Cairn Energy CEO Simon Thomson has met finance minister Arun Jaitley as well as revenue secretary Shaktikanta Das to find an amicable solution to the one-year-old tax dispute involving the company’s IPO in 2006, but went back with little other than a reiteration of the assurance that the government was not interested in a hostile tax environment.

Cairn Energy’s former subsidiary, in which it had invested $5 billion over two decades prior to its sale, today produces nearly a third of India’s crude oil production. Resolving this tax case, from that point of view, is critical for regaining the confidence of foreign investors looking for a stable and friendly tax regime in India.

The case, to which there has, strangely, been no formal tax demand for over a year now, was started last year based on the famous retrospective tax amendment by then finance minister Pranab Mukherjee. While no formal demand was raised, based on the show-cause notice, Cairn Energy’s 10% shareholding in Cairn India has been attached — as part of Cairn India’s open offer, these shares were to be bought from Cairn Energy. Cairn Energy, in turn, planned to invest this money in other ventures.

Since January 2014, the value of these shares has fallen from Rs 6,000crore to around Rs 4,700 crore. With a billion dollars less to invest in its core operations, Cairn Energy’s market cap has fallen and the firm has been forced to cut its workforce sharply, by around 40% across itself and its vendors.

Since finance minister Arun Jaitley’s stand has been that he will go by the verdict of the courts — including arbitral awards — on cases filed by the taxman, ironically, the fact that Cairn Energy has not gone to court is working against it. Jaitley cannot resolve the matter without repealing the retrospective law, which he does not wish to do since that might incur the wrath of Parliament and Opposition parties; and without doing that, it is becoming difficult to resolve the tax case.

In both the Vodafone and Shell transfer pricing cases, when the Bombay High Court ruled against the taxman, the government decided not to appeal them.

The Cairn Energy case does not pertain to the sale of its Indian subsidiary to Anil Agarwal’s Vedanta Group in 2011 — all taxes were paid on the $8.7 billion deal — but to its IPO in 2006.

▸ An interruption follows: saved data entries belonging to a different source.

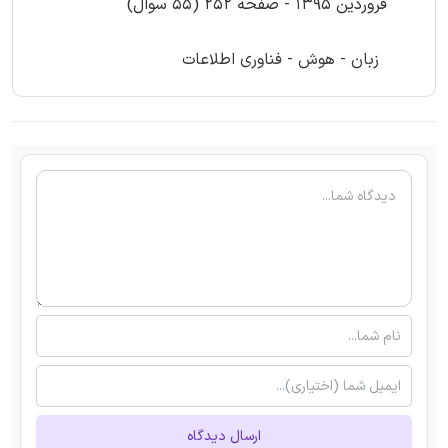
فروردین 1395 - صفحه 252 (55 سوال)
زبان - هوش - فناوری اطلاعات
ارسال دیدگاه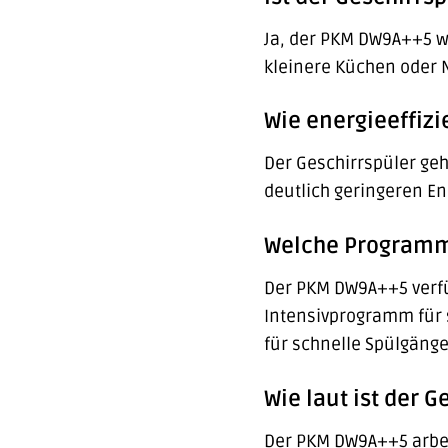
Ja, der PKM DW9A++5 wu
kleinere Küchen oder 
Wie energieeffizi
Der Geschirrspüler geh
deutlich geringeren En
Welche Programme
Der PKM DW9A++5 verfü
Intensivprogramm für 
für schnelle Spülgäng
Wie laut ist der G
Der PKM DW9A++5 arbeit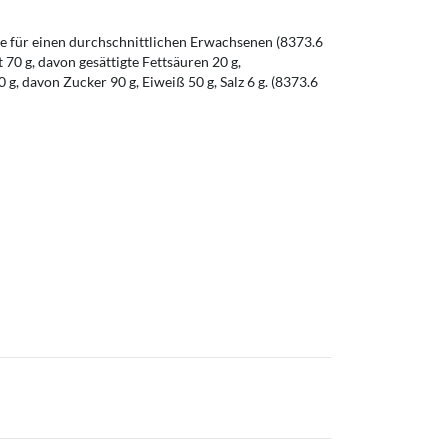
 für einen durchschnittlichen Erwachsenen (8373.6
t 70 g, davon gesättigte Fettsäuren 20 g,
g, davon Zucker 90 g, Eiweiß 50 g, Salz 6 g. (8373.6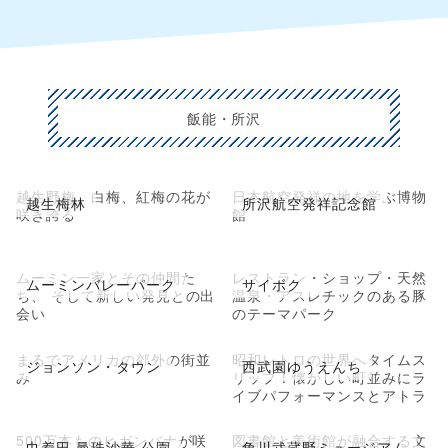
飯能・所沢
越生野梅、白梅、紅梅の花が
日本航空発祥の地を学ぶ博物
越生梅林
所沢航空発祥記念館
咲き誇る
館
ムーミン一家とその仲間た
レストラン・ショップ・天然
ムーミンバレーパーク
サイボク
ち、 そして新しい発見との出
温泉・アスレチックのある豚
会い
のテーマパーク
まるでアメリカの郊外の街並
昭和レトロの世界へタイムス
ジョンソン・タウン
西武園ゆうえんち
み
リップ！懐かしい町並みにラ
イブパフォーマンスとアトラ
クション
500万本ものヒガンバナが咲
図書館と美術館が融合する文
巾着田 曼珠沙華 公園
角川武蔵野ミュージアム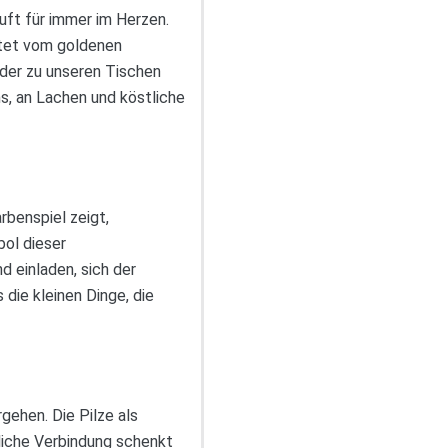
uft für immer im Herzen.
htet vom goldenen
lder zu unseren Tischen
s, an Lachen und köstliche
arbenspiel zeigt,
bol dieser
d einladen, sich der
die kleinen Dinge, die
gehen. Die Pilze als
tliche Verbindung schenkt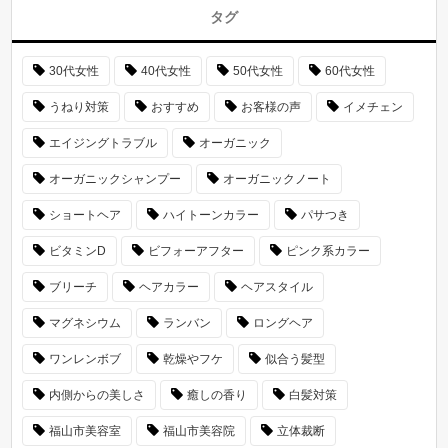
タグ
30代女性
40代女性
50代女性
60代女性
うねり対策
おすすめ
お客様の声
イメチェン
エイジングトラブル
オーガニック
オーガニックシャンプー
オーガニックノート
ショートヘア
ハイトーンカラー
パサつき
ビタミンD
ビフォーアフター
ピンク系カラー
ブリーチ
ヘアカラー
ヘアスタイル
マグネシウム
ランバン
ロングヘア
ワンレンボブ
乾燥やフケ
似合う髪型
内側からの美しさ
癒しの香り
白髪対策
福山市美容室
福山市美容院
立体裁断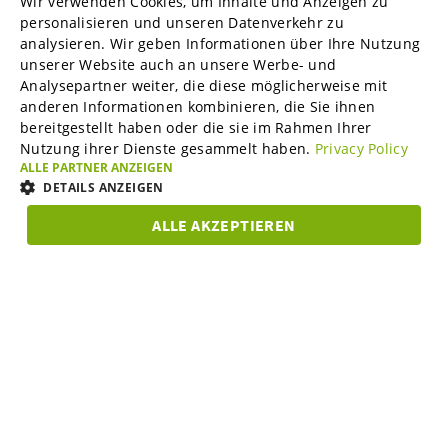
Wir verwenden Cookies, um Inhalte und Anzeigen zu
ENGLISH
personalisieren und unseren Datenverkehr zu
B2B-Marktplätze
analysieren. Wir geben Informationen über Ihre Nutzung
GERMAN
unserer Website auch an unsere Werbe- und
SPANISH
Analysepartner weiter, die diese möglicherweise mit
anderen Informationen kombinieren, die Sie ihnen
Visable Media Services
FRENCH
bereitgestellt haben oder die sie im Rahmen Ihrer
Nutzung ihrer Dienste gesammelt haben.
Privacy Policy
ITALIAN
ALLE PARTNER ANZEIGEN
Mittelstands-Monitor
DUTCH
DETAILS ANZEIGEN
DANISH
ALLE AKZEPTIEREN
Karriere
UNBEDINGT
ESTONIAN
PERFORMANCE
TARGETING
FUNKTIO
ERFORDERLICH
LITHUANIAN
Über uns
Unbedingt erforderlich
Performance
Targeting
NORWEGIAN
Funktionalität
FINNISH
Partner Programm
Unbedingt erforderliche Cookies ermöglichen wesentliche Kernfunktionen
Abonnieren Sie unseren Newsletter und bleiben Sie stets auf
SWEDISH
der Website wie die Benutzeranmeldung und die Kontoverwaltung. Ohne
die unbedingt erforderlichen Cookies kann die Website nicht
dem Laufenden zu Online-Sichtbarkeit im B2B-Bereich.
BULGARIAN
ordnungsgemäß verwendet werden.
Support & Service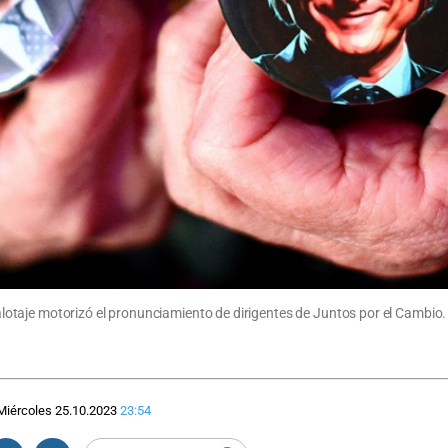
l balotaje motorizó el pronunciamiento de dirigentes de Juntos por el Cambi
Miércoles 25.10.2023
23:54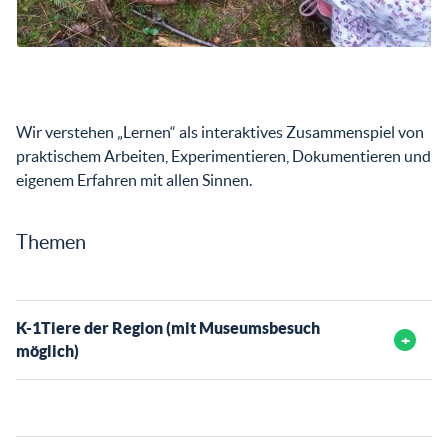
Wir verstehen „Lernen“ als interaktives Zusammenspiel von
praktischem Arbeiten, Experimentieren, Dokumentieren und
eigenem Erfahren mit allen Sinnen.
Themen
K-1Tiere der Region (mit Museumsbesuch
möglich)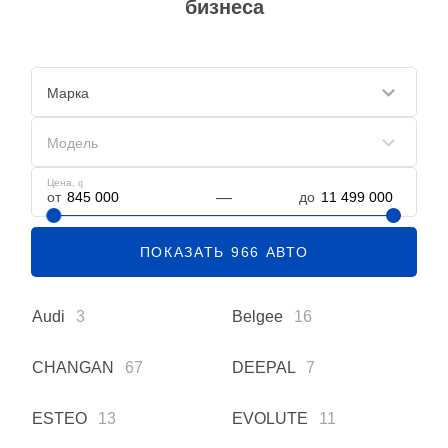
бизнеса
Марка
Модель
Цена,
q
от
до
ПОКАЗАТЬ
966
АВТО
Audi
3
Belgee
16
CHANGAN
67
DEEPAL
7
ESTEO
13
EVOLUTE
11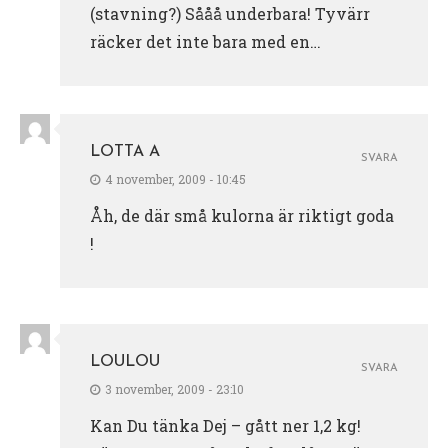
(stavning?) Sååå underbara! Tyvärr
räcker det inte bara med en…
LOTTA A
SVARA
4 november, 2009 - 10:45
Åh, de där små kulorna är riktigt goda
!
LOULOU
SVARA
3 november, 2009 - 23:10
Kan Du tänka Dej – gått ner 1,2 kg!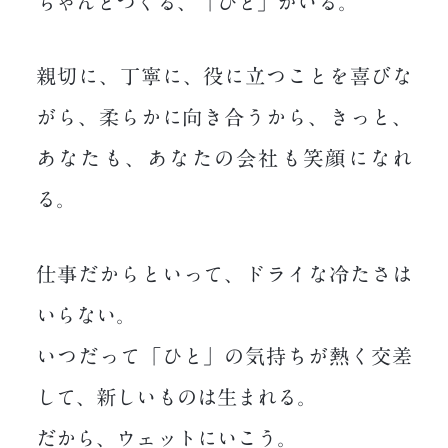
ちゃんとつくる、「ひと」がいる。
親切に、丁寧に、役に立つことを喜びな
がら、柔らかに向き合うから、
きっと、
あなたも、あなたの会社も笑顔になれ
る。
仕事だからといって、ドライな冷たさは
いらない。
いつだって「ひと」の気持ちが熱く交差
して、新しいものは生まれる。
だから、ウェットにいこう。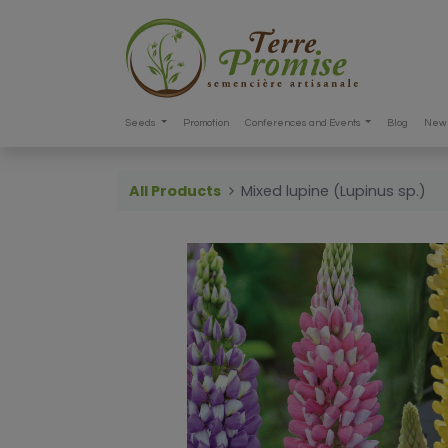
Seeds
Promotion
Conferences and Events
Blog
New 
All Products
Mixed lupine (Lupinus sp.)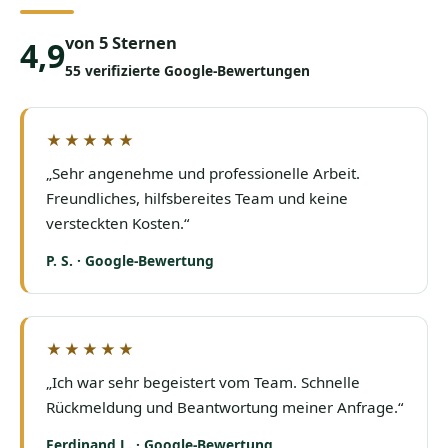
von 5 Sternen
4,9
55 verifizierte Google-Bewertungen
★★★★★
„Sehr angenehme und professionelle Arbeit.
Freundliches, hilfsbereites Team und keine
versteckten Kosten.“
P. S. · Google-Bewertung
★★★★★
„Ich war sehr begeistert vom Team. Schnelle
Rückmeldung und Beantwortung meiner Anfrage.“
Ferdinand L. · Google-Bewertung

At the time of the IPO, Cairn India was an empty shell of a company and all Cairn’s Indian assets were held by overseas subsidiaries of Cairn Energy. Since the idea was to create one big energy powerhouse, Cairn Energy took all the assets from various overseas subsidiaries and housed them in its wholly-owned Indian subsidiary, Cairn India. Since all firms were owned by Cairn Energy, there was no cash outflow from India. The reorganisation was approved by the Reserve Bank of India, the Foreign Investment Promotion Board and the Securities and Exchange Board of India. Cairn Energy’s argument is that since there was no transfer of shares in 2006, no capital gains were made and no tax was applicable. The gains were made in the Vedanta sale, and all taxes were paid on that.